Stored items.
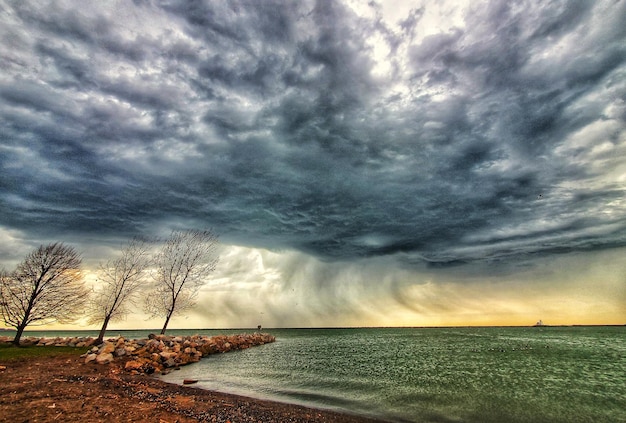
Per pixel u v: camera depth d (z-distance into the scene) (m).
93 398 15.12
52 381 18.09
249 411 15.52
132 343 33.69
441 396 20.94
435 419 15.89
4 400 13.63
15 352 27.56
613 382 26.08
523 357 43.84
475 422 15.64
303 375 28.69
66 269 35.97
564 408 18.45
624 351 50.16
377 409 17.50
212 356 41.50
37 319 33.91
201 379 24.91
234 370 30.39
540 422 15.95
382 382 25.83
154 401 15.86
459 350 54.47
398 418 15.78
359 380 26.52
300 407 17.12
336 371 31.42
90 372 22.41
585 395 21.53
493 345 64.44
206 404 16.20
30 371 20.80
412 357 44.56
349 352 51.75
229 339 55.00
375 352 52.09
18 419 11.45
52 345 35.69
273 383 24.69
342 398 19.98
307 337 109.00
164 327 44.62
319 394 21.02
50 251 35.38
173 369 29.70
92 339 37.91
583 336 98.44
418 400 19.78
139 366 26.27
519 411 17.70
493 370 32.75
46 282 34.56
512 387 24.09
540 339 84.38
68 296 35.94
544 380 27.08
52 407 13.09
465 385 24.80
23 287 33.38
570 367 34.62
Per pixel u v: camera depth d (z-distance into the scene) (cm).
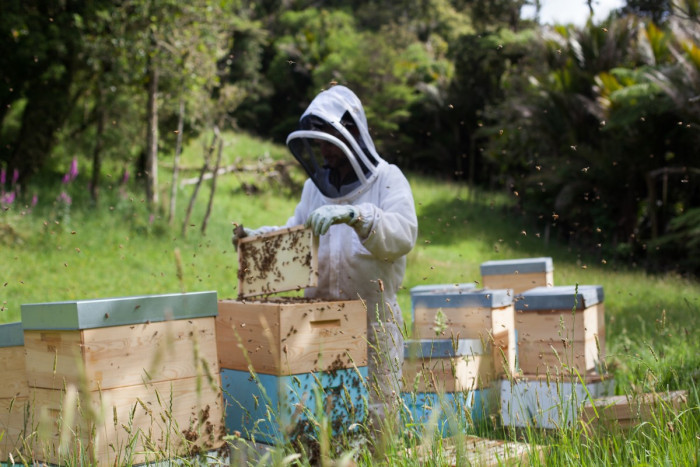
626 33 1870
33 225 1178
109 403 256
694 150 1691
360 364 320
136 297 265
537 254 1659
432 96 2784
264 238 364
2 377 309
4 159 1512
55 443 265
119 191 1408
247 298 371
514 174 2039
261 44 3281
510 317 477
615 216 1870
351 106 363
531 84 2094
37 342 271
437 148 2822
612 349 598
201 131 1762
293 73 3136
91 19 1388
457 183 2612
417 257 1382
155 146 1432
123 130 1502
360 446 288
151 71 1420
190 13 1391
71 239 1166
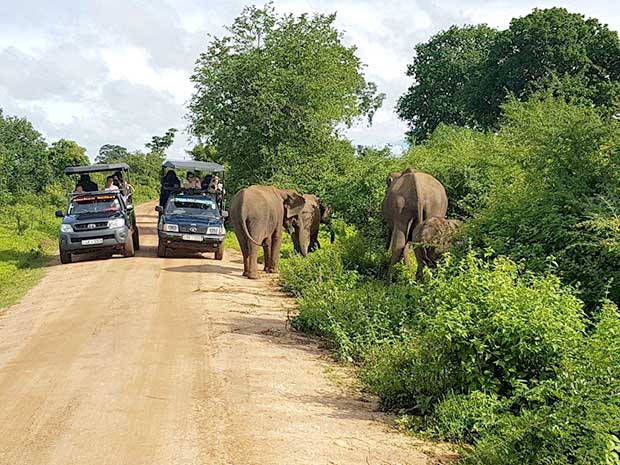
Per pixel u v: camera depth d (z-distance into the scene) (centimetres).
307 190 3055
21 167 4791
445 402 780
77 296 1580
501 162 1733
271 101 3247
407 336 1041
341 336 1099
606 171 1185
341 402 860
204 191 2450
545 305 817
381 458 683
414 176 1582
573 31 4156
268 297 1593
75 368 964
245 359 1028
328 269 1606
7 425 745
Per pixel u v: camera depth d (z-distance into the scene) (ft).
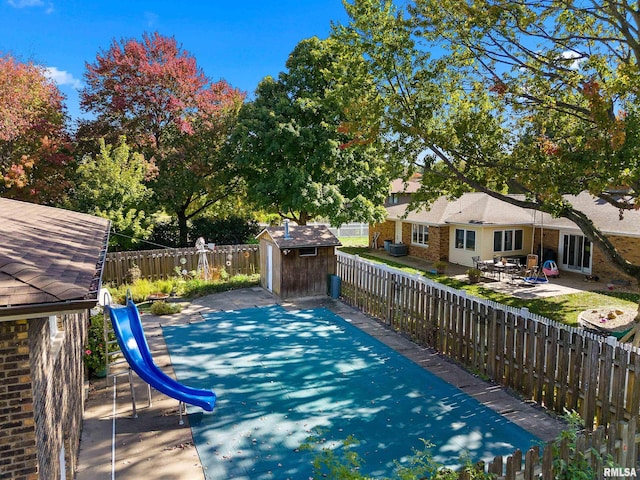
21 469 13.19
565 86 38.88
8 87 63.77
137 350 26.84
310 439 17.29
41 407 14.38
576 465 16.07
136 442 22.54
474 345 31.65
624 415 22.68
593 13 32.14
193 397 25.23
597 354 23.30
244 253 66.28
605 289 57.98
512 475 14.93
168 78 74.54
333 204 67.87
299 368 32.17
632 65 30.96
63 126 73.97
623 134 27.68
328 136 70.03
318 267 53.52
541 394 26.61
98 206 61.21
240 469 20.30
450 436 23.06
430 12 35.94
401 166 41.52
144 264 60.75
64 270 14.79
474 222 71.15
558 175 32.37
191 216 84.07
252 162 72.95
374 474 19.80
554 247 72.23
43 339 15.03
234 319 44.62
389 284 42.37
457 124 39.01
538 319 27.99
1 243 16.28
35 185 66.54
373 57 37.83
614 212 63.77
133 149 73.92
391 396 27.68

Your assignment. Please set down, exactly and with no pictures, the lines in the entries above starting at the one holding "531 84 2094" and ending at the one holding "407 336 1041", ends included.

Solution to this task.
531 84 2094
37 342 271
437 148 2822
612 349 598
201 131 1762
293 73 3136
91 19 1388
457 183 2612
417 257 1382
155 146 1432
123 130 1502
360 446 288
151 71 1420
190 13 1391
71 239 1166
Per pixel u v: camera depth d (z-distance into the scene) (centimetres).
307 190 3055
21 167 4791
445 402 780
77 296 1580
501 162 1733
271 101 3247
407 336 1041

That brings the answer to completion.